● **Do this**
Summarize the piece on BDS and redemption in two sentences.

● **Document section**
###

BS”D, We Will Conquer BDS

From Rabbi Nachman Kahana

The root of our problems is our lack of Jewish pride based on our intimate relationship with the Creator. Every lowlife can grab the headlines by ranting against God’s chosen people – and we remain apathetic.

The Historical Beginning of Anti-Semitism
The opening of my writings (and of many others) are three letters BS”D which are a contraction of the words בסייעתא דשמיא – With the aid of Hashem (heaven)”.
They are also the three letters used by present day anti-Semites; they stand for Boycott, Sanctions and Divestment.
The inference is that despite, and from out of, their evil intentions, Medinat Yisrael with the aid of Hashem will increase in area, grow in every human capacity, and prosper, as stated by our holy prophets.

When did the Ge’ula Begin?

We are into the 68th year of the miracle called “Medinat Yisrael” and into the 49th year of the reunification of Yerushalayim, yet the Mashiach has not arrived.
We cannot determine when the process of redemption began. It might have been on November 2, 1917 with the Balfour Declaration. Or on the 29th of November 1947 with the UN vote recognizing a Jewish State in Eretz Yisrael. Or the arrival of the Vilna Gaon’s students in the 18th century or my great grandfather’s aliya to Tzfat in 1863.
But it is clear to all who are sensitive to the ebb and flow of the tides of Jewish history that the process of redemption went into high gear the moment when David Ben Gurion declared the establishment of the Medina on May 14th, 1948.

But many feel that stagnation has set in, and the forward thrust of ge’ula has weakened. Where is the impediment, the obstruction?

A Nation That Dwells Alone

Chazal teach us that God tried Abraham ten times. The sacrifice of Isaac was the ninth test, and the difficult negotiations with Efron, the Hittite, in Chevron over the purchase of the Cave of Machpelah as a burial place for Sarah, our Matriarch, was the tenth and ultimate test.

In the accepted order of testing, each test is progressively more difficult. Why was the difficult financial negotiations with Efron more challenging than the ninth test of sacrificing Yitzchak?
Let’s understand Avraham’s situation at the time.

Hashem commanded Avraham to leave his country, the land of his birth, and his father’s home and go to an as yet unspecified land. Only when Avraham arrived in the Holy Land did Hashem reveal to him that it was so, and the land is now in his sole ownership and that of his descendants for all time.

At the time, the continent of Europe was sparsely settled, as were Africa, Asia and certainly the Americas. But instead of settling in one of these empty places, Avraham was ordered to go to the most crowded part of the planet – the narrow strip of land at the eastern end of the Mediterranean, populated by 10 nations with hundreds of thousands, and possibly millions of people.

###

(Stored data)
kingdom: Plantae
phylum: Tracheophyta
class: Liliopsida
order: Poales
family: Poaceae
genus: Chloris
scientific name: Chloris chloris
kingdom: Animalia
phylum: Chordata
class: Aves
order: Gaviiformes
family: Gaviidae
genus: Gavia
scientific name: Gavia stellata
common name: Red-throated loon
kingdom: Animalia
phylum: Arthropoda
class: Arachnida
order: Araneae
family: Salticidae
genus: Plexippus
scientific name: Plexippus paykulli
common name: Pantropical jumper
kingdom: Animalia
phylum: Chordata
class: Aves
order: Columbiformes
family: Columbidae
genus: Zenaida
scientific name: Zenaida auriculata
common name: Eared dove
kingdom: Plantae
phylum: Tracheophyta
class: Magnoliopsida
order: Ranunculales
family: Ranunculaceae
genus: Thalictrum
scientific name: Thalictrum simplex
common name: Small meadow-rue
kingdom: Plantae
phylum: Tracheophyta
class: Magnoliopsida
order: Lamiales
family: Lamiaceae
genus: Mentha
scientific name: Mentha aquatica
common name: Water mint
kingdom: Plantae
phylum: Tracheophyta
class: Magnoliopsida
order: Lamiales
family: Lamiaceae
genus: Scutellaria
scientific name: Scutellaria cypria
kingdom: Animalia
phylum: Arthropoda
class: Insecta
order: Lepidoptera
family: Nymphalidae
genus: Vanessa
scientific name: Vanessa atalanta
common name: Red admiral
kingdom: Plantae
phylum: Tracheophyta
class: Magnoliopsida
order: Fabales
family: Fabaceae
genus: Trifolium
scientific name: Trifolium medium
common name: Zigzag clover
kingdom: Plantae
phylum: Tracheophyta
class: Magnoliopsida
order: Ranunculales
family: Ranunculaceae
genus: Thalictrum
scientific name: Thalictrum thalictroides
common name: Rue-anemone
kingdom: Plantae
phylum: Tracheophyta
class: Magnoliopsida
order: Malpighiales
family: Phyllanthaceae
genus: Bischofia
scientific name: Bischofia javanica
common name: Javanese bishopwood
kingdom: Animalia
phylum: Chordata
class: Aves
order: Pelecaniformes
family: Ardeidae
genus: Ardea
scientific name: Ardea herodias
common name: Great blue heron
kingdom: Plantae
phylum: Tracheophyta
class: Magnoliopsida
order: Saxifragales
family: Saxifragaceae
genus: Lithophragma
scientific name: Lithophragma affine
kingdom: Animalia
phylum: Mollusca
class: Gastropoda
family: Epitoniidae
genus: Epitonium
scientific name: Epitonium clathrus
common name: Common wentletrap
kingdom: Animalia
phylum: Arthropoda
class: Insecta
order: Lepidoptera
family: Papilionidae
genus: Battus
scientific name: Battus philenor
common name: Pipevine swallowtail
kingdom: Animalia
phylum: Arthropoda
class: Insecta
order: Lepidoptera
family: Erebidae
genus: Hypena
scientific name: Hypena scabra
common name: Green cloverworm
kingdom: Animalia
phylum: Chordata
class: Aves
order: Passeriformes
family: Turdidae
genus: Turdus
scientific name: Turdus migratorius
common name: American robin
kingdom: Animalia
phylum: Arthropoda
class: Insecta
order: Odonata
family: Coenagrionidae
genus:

###

● **Full answer**
The piece notes that the letters BS"D, meaning "with the aid of Hashem," are also used by present-day anti-Semites for Boycott, Sanctions and Divestment, and it holds that Medinat Yisrael, with the aid of Hashem, will nonetheless grow and prosper. It says the process of redemption went into high gear when the state was declared on May 14th, 1948, though many feel it has since stagnated, and it begins asking why Abraham's negotiations with Efron were a harder test than the sacrifice of Isaac.